Award-winning poet Andy Jackson will also curate three poets separately into the volume, for whom ‘walking’ involves wheelchairs or other technologies. There will also be the usual FROM RECENT COLLECTIONS section and other poems. Publication date is 31 March 2025.

Submissions Open: 27 November 2024–15 December 2024, 11:59PM (AEST).
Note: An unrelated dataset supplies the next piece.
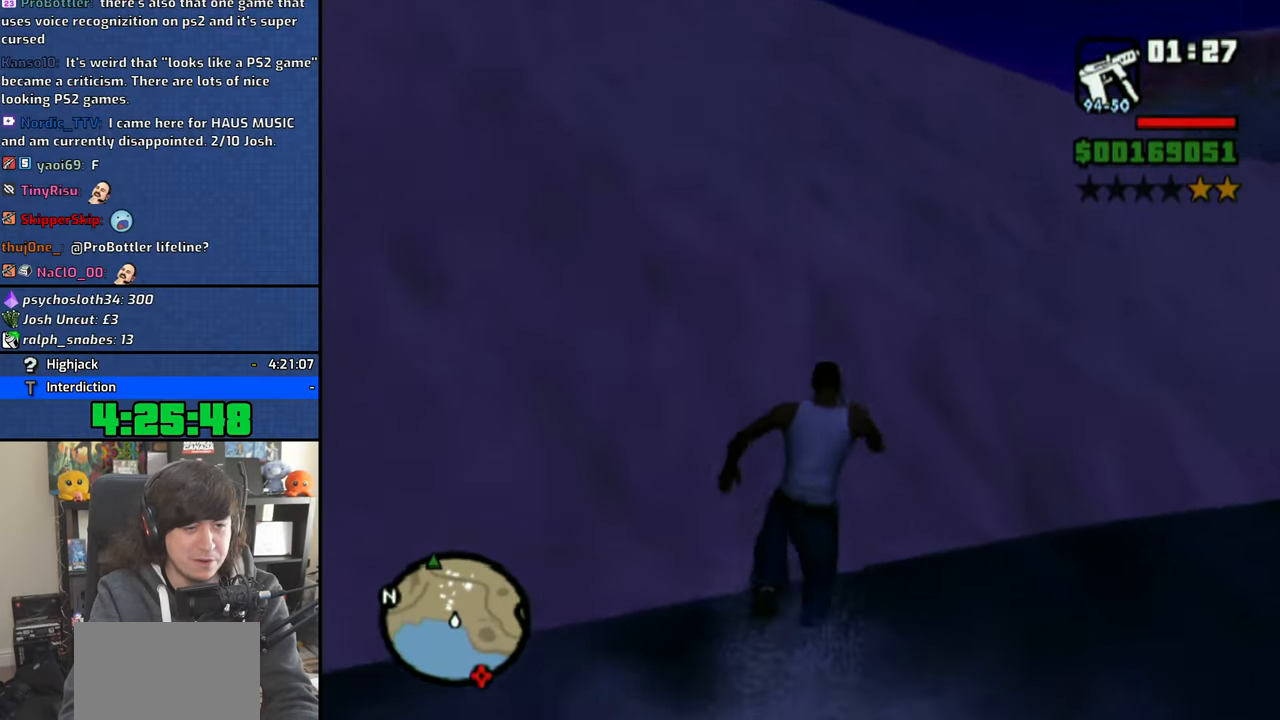
{"buttons": ["CROSS"], "left_stick": "up", "right_stick": "center", "events": [[66, "CROSS", "down"], [166, "CROSS", "up"], [166, "left_stick", "up"], [216, "CROSS", "down"], [300, "CROSS", "up"], [433, "CROSS", "down"]]}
Submission Form: >>Wufoo Form Link to Submit<<

or through the link here: https://apsubs.wufoo.com/forms/submit-to-apj-141-walking/

Information and enquiries

Submission / Wufoo Enquiries: Jennifer Nguyen, Editorial Associate at jen.nguyen@australianpoetry.org

Overall enquiries: Jacinta Le Plastrier, Publisher at ceo@australianpoetry.org

Formal Guidelines

  • Submissions must be sent via an online Wufoo form found >>here<< (or via link: https://apsubs.wufoo.com/forms/s1axt0e0orrexz/)
  • Poets, both Australian-born or international, are invited to submit up to three poems.
  • All poems submitted must be previously unpublished and not currently submitted elsewhere.
  • All poems should appear in a single document, which should be uploaded in both Word and PDF format. The word and PDF should be titled ‘first name_last nameAPJ14.1’
  • Poets must also include a bio (third person, 50–100 words) and contact details (email, phone, mailing address) in their submission.
  • Successful submissions will be notified in February 2025.
  • Each poem selected for publication will be paid $80, in accordance with current ASA rates.
  • APJ requires that the use of any other work by another author in a submitted poem is clearly acknowledged and cited. The responsibility for this remains with the poet.
  • Guest editor/s of APJ may approach a number of poets directly for submission to each volume.
  • Please specify for statistical purposes, if you are a subscriber to Australian Poetry. Poems are chosen by the editor/s based on merit and there is no advantage given to subscribers. Subscription however is strongly encouraged as it makes our publications viable and vital. If you are not yet a subscriber, please subscribe here (link: https://www.australianpoetry.org/subscribe/)

 

Jake Goetz is a poet and researcher who lives on the unceded lands of the Gadigal People (Sydney’s Inner West). He has published three collections of poetry: meditations with passing water (Rabbit, 2018); Unplanned Encounters: Poems 2015-2020 (Apothecary Archive, 2023); and most recently, Holocene Pointbreaks (Puncher & Wattmann, 2024). He holds a PhD in Writing and Literature from the Writing & Society Research Centre (Western Sydney University) and is currently a Research Fellow at the Rachel Carson Center for Environment & Society in Munich.